**Your objective**: Starting from the line that contains "OR2x6_ASAP7_75t_L g3 ( .A(n_1), .B(n_0), .Y(n_3)", reproduce each line exactly through the end of the material, and include no other lines.

**Material provided**:
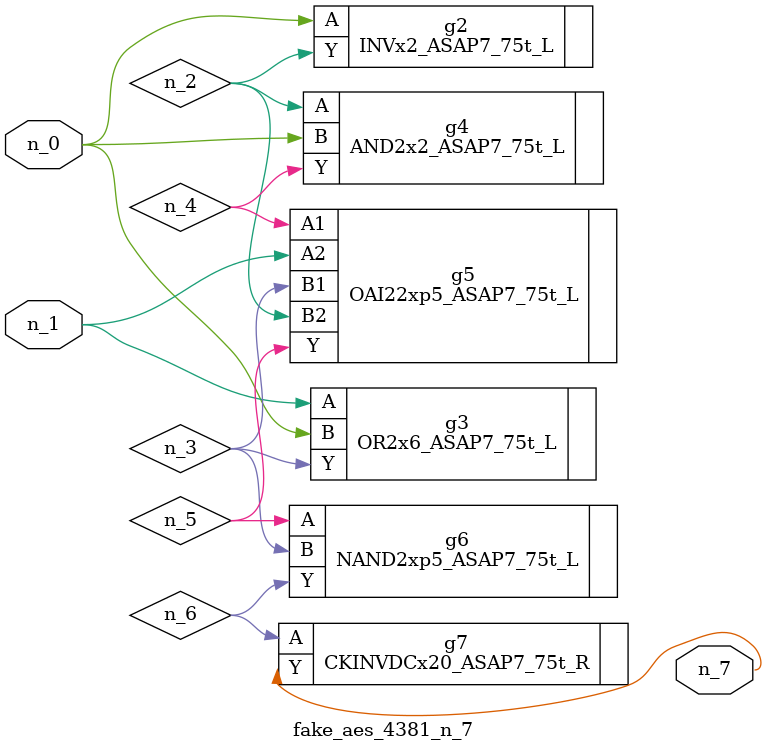
<source format=v>
module fake_aes_4381_n_7 (n_1, n_0, n_7);
input n_1;
input n_0;
output n_7;
wire n_2;
wire n_6;
wire n_4;
wire n_3;
wire n_5;
INVx2_ASAP7_75t_L g2 ( .A(n_0), .Y(n_2) );
OR2x6_ASAP7_75t_L g3 ( .A(n_1), .B(n_0), .Y(n_3) );
AND2x2_ASAP7_75t_L g4 ( .A(n_2), .B(n_0), .Y(n_4) );
OAI22xp5_ASAP7_75t_L g5 ( .A1(n_4), .A2(n_1), .B1(n_3), .B2(n_2), .Y(n_5) );
NAND2xp5_ASAP7_75t_L g6 ( .A(n_5), .B(n_3), .Y(n_6) );
CKINVDCx20_ASAP7_75t_R g7 ( .A(n_6), .Y(n_7) );
endmodule
</source>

**Answer section**:
OR2x6_ASAP7_75t_L g3 ( .A(n_1), .B(n_0), .Y(n_3) );
AND2x2_ASAP7_75t_L g4 ( .A(n_2), .B(n_0), .Y(n_4) );
OAI22xp5_ASAP7_75t_L g5 ( .A1(n_4), .A2(n_1), .B1(n_3), .B2(n_2), .Y(n_5) );
NAND2xp5_ASAP7_75t_L g6 ( .A(n_5), .B(n_3), .Y(n_6) );
CKINVDCx20_ASAP7_75t_R g7 ( .A(n_6), .Y(n_7) );
endmodule
</source>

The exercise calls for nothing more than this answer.